### Work instruction
Could you print all of the data below again, exactly?

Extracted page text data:
== == ==

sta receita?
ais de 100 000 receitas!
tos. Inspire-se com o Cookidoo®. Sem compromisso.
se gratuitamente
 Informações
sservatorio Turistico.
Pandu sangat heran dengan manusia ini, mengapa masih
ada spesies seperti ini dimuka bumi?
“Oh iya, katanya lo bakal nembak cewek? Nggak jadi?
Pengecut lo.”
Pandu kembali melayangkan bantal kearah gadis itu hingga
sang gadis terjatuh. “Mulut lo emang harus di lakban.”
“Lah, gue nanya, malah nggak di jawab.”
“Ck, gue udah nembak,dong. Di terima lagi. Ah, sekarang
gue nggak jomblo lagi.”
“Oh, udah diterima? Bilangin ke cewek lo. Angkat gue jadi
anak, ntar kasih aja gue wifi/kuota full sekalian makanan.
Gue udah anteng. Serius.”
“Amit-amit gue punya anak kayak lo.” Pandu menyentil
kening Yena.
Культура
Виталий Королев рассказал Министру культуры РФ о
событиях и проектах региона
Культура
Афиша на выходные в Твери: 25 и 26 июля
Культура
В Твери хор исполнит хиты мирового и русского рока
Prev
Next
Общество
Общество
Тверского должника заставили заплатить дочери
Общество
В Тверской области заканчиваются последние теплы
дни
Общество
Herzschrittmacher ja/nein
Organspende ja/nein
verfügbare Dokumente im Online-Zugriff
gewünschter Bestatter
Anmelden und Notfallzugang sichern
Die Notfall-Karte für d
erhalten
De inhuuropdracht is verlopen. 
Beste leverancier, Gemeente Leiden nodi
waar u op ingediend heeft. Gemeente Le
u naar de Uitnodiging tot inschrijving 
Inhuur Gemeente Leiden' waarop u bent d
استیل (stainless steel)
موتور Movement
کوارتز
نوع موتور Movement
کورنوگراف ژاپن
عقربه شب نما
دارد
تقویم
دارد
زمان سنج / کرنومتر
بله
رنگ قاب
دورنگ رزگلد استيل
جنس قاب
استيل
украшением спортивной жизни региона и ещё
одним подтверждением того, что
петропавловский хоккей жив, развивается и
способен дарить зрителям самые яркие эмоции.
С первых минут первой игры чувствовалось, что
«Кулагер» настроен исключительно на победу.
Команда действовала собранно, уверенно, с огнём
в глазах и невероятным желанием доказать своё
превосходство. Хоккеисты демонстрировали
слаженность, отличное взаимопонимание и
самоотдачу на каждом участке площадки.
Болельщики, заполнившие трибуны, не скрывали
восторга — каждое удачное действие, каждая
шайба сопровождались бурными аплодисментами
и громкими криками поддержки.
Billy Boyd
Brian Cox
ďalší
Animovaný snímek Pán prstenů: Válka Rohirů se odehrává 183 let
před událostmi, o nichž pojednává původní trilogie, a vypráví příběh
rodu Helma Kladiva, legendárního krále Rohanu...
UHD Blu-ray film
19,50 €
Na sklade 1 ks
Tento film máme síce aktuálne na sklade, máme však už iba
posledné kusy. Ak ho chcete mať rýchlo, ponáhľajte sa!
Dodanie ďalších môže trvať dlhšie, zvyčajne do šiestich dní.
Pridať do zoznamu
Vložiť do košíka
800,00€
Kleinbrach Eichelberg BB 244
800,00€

== == ==

### Answer section
sta receita?
ais de 100 000 receitas!
tos. Inspire-se com o Cookidoo®. Sem compromisso.
se gratuitamente
 Informações
sservatorio Turistico.
Pandu sangat heran dengan manusia ini, mengapa masih
ada spesies seperti ini dimuka bumi?
“Oh iya, katanya lo bakal nembak cewek? Nggak jadi?
Pengecut lo.”
Pandu kembali melayangkan bantal kearah gadis itu hingga
sang gadis terjatuh. “Mulut lo emang harus di lakban.”
“Lah, gue nanya, malah nggak di jawab.”
“Ck, gue udah nembak,dong. Di terima lagi. Ah, sekarang
gue nggak jomblo lagi.”
“Oh, udah diterima? Bilangin ke cewek lo. Angkat gue jadi
anak, ntar kasih aja gue wifi/kuota full sekalian makanan.
Gue udah anteng. Serius.”
“Amit-amit gue punya anak kayak lo.” Pandu menyentil
kening Yena.
Культура
Виталий Королев рассказал Министру культуры РФ о
событиях и проектах региона
Культура
Афиша на выходные в Твери: 25 и 26 июля
Культура
В Твери хор исполнит хиты мирового и русского рока
Prev
Next
Общество
Общество
Тверского должника заставили заплатить дочери
Общество
В Тверской области заканчиваются последние теплы
дни
Общество
Herzschrittmacher ja/nein
Organspende ja/nein
verfügbare Dokumente im Online-Zugriff
gewünschter Bestatter
Anmelden und Notfallzugang sichern
Die Notfall-Karte für d
erhalten
De inhuuropdracht is verlopen. 
Beste leverancier, Gemeente Leiden nodi
waar u op ingediend heeft. Gemeente Le
u naar de Uitnodiging tot inschrijving 
Inhuur Gemeente Leiden' waarop u bent d
استیل (stainless steel)
موتور Movement
کوارتز
نوع موتور Movement
کورنوگراف ژاپن
عقربه شب نما
دارد
تقویم
دارد
زمان سنج / کرنومتر
بله
رنگ قاب
دورنگ رزگلد استيل
جنس قاب
استيل
украшением спортивной жизни региона и ещё
одним подтверждением того, что
петропавловский хоккей жив, развивается и
способен дарить зрителям самые яркие эмоции.
С первых минут первой игры чувствовалось, что
«Кулагер» настроен исключительно на победу.
Команда действовала собранно, уверенно, с огнём
в глазах и невероятным желанием доказать своё
превосходство. Хоккеисты демонстрировали
слаженность, отличное взаимопонимание и
самоотдачу на каждом участке площадки.
Болельщики, заполнившие трибуны, не скрывали
восторга — каждое удачное действие, каждая
шайба сопровождались бурными аплодисментами
и громкими криками поддержки.
Billy Boyd
Brian Cox
ďalší
Animovaný snímek Pán prstenů: Válka Rohirů se odehrává 183 let
před událostmi, o nichž pojednává původní trilogie, a vypráví příběh
rodu Helma Kladiva, legendárního krále Rohanu...
UHD Blu-ray film
19,50 €
Na sklade 1 ks
Tento film máme síce aktuálne na sklade, máme však už iba
posledné kusy. Ak ho chcete mať rýchlo, ponáhľajte sa!
Dodanie ďalších môže trvať dlhšie, zvyčajne do šiestich dní.
Pridať do zoznamu
Vložiť do košíka
800,00€
Kleinbrach Eichelberg BB 244
800,00€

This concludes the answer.